▸ **Text to read**:
Unsound and Incomplete: Locking, catalogue tables and index rebuilds

This isn't meant to be a blog devoted to SQL Server, but since I manage a relatively complex SQL Server application I come across a lot of interesting things relating to the product and building applications with it. This particular example came up in production but as usual I have created a simpler example based on AdventureWorks 2012.

To give some context, the real application from which this is example derived needs to load quite a lot of data as quickly as possible every night. The strategy for that is to partition switch in the data, and to speed up the load into the stage table we disable all the indexes prior to inserting the rows. (Then we re-enable the indexes before partition switching - when partition switching the source table must match the destination exactly). Not only does this ensure that the data is loaded very quickly, but it also leaves no fragmentation.

▸ **Data extracted from a collection**:

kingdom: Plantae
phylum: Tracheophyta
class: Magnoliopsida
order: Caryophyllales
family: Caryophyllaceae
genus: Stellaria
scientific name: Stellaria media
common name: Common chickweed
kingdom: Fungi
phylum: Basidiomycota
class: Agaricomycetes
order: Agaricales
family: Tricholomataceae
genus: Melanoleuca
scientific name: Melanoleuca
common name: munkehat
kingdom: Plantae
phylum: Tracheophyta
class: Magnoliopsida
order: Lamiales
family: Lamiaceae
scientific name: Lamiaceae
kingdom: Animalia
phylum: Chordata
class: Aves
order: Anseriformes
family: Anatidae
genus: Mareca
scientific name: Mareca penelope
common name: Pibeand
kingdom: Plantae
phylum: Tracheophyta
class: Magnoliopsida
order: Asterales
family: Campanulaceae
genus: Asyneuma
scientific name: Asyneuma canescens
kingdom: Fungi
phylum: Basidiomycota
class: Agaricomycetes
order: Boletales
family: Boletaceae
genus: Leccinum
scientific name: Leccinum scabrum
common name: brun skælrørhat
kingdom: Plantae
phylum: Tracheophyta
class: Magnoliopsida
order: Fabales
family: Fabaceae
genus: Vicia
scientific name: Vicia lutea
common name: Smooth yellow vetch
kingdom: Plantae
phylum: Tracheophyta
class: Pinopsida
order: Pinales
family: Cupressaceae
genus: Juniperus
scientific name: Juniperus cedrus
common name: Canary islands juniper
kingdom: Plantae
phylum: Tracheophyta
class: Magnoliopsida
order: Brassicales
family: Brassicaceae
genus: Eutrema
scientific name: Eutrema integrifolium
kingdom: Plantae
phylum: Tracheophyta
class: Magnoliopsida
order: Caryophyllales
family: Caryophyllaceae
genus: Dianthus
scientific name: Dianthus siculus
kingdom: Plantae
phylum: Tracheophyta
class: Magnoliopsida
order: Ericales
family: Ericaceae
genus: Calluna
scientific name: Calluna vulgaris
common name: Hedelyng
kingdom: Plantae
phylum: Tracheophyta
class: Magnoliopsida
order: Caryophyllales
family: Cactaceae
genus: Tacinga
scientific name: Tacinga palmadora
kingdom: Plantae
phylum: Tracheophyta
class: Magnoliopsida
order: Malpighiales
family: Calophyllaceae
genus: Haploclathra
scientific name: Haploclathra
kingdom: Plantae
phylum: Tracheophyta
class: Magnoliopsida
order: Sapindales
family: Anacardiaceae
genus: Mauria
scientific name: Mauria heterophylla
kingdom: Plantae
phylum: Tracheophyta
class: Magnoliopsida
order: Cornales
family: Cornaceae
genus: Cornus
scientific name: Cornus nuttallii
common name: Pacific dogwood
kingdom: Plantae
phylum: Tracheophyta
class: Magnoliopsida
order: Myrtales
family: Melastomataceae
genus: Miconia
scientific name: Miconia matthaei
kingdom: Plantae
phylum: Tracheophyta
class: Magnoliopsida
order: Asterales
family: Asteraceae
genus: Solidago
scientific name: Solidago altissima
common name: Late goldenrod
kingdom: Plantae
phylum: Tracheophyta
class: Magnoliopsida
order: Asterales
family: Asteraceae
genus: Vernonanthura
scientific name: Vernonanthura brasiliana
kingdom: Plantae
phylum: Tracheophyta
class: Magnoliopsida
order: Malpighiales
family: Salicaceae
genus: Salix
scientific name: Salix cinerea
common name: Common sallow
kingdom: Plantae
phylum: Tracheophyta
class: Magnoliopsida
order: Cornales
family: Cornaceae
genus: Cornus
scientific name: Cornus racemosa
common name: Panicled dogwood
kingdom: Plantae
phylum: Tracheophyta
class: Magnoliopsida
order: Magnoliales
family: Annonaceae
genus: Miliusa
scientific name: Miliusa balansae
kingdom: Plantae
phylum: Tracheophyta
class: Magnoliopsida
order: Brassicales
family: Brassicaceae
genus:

▸ **Complete the following**:
1. Answer these questions from the SQL Server blog post:
(a) Which sample database is the simpler example based on?
(b) What is done to the indexes before rows are inserted into the stage table?
(c) When partition switching, what must be true of the source table?
2. Retype the SQL Server blog post between "Unsound and Incomplete: Locking, catalogue" and "on AdventureWorks 2012.", inclusive.
3. Continue the SQL Server blog post on locking and index rebuilds from where it stops.

▸ **Answers by task**:
1.
(a) AdventureWorks 2012.
(b) All the indexes are disabled.
(c) It must match the destination exactly.

2.
Unsound and Incomplete: Locking, catalogue tables and index rebuilds

This isn't meant to be a blog devoted to SQL Server, but since I manage a relatively complex SQL Server application I come across a lot of interesting things relating to the product and building applications with it. This particular example came up in production but as usual I have created a simpler example based on AdventureWorks 2012.

3.
This approach was used in a number of place therefore a generic stored proc was written which queries sys.indexes to determine the set of indexes either to be rebuilt or disabled:

CREATE PROC DYNAMIC_REBUILD
(
@TABLE_NAME varchar(255),
@ACTION varchar(50)
)
AS
BEGIN
DECLARE @cmd varchar(8000)
SELECT @cmd = COALESCE(@cmd, '') +
' ALTER INDEX [' + i.name +
'] ON ' + @TABLE_NAME + ' ' +
@ACTION + ';' + CHAR(13) + Char(10)
FROM
sys.indexes i
INNER JOIN
sys.objects o
ON i.object_id = o.object_id
WHERE
OBJECT_SCHEMA_NAME(o.object_id) + '.' + OBJECT_NAME(o.object_id) =
@TABLE_NAME
AND o.type_desc = 'USER_TABLE'
AND i.index_id > 1
exec(@cmd)
END

The issue I am going to describe in detail is contained in that proc, but it wasn't obvious to me or the developer who had written the proc.

During the course of the overnight batch process, the proc was called by multiple times, often in parallel (but targeting different tables of course) because of parallel data loads. The first issue was that we experienced deadlocks nearly every day. The deadlock was on sysschobjs, which was initially surprising, although the proc was called within a transaction. That is easily resolved by adding a nolock hint, but in hindsight this should have given a big indication of the underlying problem with the proc.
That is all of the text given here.